Polycarpe releva le chauvinisme de l’expression :
- C’est un peu « chez moi » maintenant ! Jusqu'à présent, oui, ça va.
- À ce qu’on dit, vous êtes vétérinaire à la retraite.
- J’ai décidé de jeter l’éponge, après le décès de ma femme...
- Condoléances, fit Anatole, embarrassé.
- Je vous remercie.
- Si Imogène demande le divorce, je suis perdant : le gros de la vigne, c’est son bien, de par sa famille. Moi, je suis le couillon dans l’histoire.
- Votre épouse m’a expliqué qu’il s’agissait d’une séparation provisoire.
- Ouais…Si elles s’imaginent, les femmes, que nous autres, les hommes, on peut nous avoir, nous jeter et puis nous reprendre ! De quoi se plaint-elle ? Regardez cette cuisine... Et tout est à l’avenant : moderne, confortable.
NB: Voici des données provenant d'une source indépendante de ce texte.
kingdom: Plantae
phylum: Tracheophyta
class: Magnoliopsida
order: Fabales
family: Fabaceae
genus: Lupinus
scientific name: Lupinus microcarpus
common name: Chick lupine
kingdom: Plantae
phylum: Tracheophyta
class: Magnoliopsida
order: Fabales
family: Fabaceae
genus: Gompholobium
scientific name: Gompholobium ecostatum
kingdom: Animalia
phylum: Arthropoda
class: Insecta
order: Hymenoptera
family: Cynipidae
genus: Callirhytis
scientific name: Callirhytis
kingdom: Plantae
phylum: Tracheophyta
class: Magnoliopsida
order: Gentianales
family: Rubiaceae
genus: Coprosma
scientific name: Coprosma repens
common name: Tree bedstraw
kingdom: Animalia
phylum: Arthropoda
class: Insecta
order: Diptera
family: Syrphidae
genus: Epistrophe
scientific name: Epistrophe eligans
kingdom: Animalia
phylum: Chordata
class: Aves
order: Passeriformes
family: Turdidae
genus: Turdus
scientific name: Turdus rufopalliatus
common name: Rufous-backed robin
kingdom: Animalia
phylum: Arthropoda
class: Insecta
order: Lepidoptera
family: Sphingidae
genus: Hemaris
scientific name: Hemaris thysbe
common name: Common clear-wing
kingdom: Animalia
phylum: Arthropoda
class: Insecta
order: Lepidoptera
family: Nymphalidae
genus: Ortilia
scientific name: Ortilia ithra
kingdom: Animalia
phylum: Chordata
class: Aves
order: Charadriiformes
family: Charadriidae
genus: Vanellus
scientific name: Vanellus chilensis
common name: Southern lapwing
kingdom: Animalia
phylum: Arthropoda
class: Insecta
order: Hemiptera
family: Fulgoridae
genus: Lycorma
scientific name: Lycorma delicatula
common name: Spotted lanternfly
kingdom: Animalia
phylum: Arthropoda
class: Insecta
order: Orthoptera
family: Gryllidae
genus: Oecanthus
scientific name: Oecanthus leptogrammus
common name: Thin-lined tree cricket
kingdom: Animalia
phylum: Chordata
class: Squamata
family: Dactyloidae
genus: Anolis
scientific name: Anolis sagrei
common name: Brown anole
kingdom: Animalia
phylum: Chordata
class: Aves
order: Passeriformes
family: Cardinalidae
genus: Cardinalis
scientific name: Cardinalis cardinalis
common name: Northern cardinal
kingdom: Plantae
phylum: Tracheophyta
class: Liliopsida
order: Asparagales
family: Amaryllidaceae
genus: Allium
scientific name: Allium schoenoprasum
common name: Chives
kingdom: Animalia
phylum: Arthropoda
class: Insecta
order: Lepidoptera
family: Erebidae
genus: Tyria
J’y comprends rien à ce qu’elles veulent... 
Le pluriel mettait, avec élégance, toutes les femmes dans le même panier.
- En avez-vous discuté avec elle, monsieur Cordet ?
- Pas la peine ! Elle sait parfaitement que pour faire tourner une exploitation comme la nôtre, faut que chacun soye à sa place, que la femme doit épauler le patron. Point final.
Là-dessus, le barbu, en se levant, fit signe à Polycarpe que la suite des événements se passait ailleurs, direction le chai. Polycarpe risqua une plaisanterie éculée :
- Une de perdue, dix de retrouvées.
- C’est pas dit. De nos jours, pour en trouver une, c’est une sacrée paire de manches... Ça veut le beurre et l’argent du beurre, le pognon et l’indépendance !
Ils traversaient la cour en diagonale. Anatole désabusé, conclut :
- Enfin, c’est pas nous qu’on refera le monde.
Ils pénétrèrent dans l’antre d’un chai obscur où étaient alignés fûts, foudres, barriques et citernes. La fraîcheur des lieux était saisissante par cette canicule. Pour choisir son vin, Polycarpe dut goûter plusieurs crus, cépages, années, blancs, rouges et rosés. Anatole Cordet puisait le vin à l’aide d’une pipette et rinçait, dans un seau d’eau, le verre de Polycarpe avant chaque dégustation.
Hésitant entre le vin âcre, tannique et corsé qui se garderait des années et celui, plus fruité, plus léger, qui pouvait être consommé rapidement, il prit vingt-quatre bouteilles du premier et un cubi du deuxième. Il compléta ses emplettes avec douze bouteilles d’un petit rosé verdelet sans prétention à boire dans le courant de l’été. De retour dans la cuisine, où se traitaient les affaires, il signa, sur la toile cirée de la table, un chèque de cent quarante-trois euros pour l’ensemble de ses achats qu’Anatole plia soigneusement et rangea dans un tiroir avant de rapporter deux petits verres à pied.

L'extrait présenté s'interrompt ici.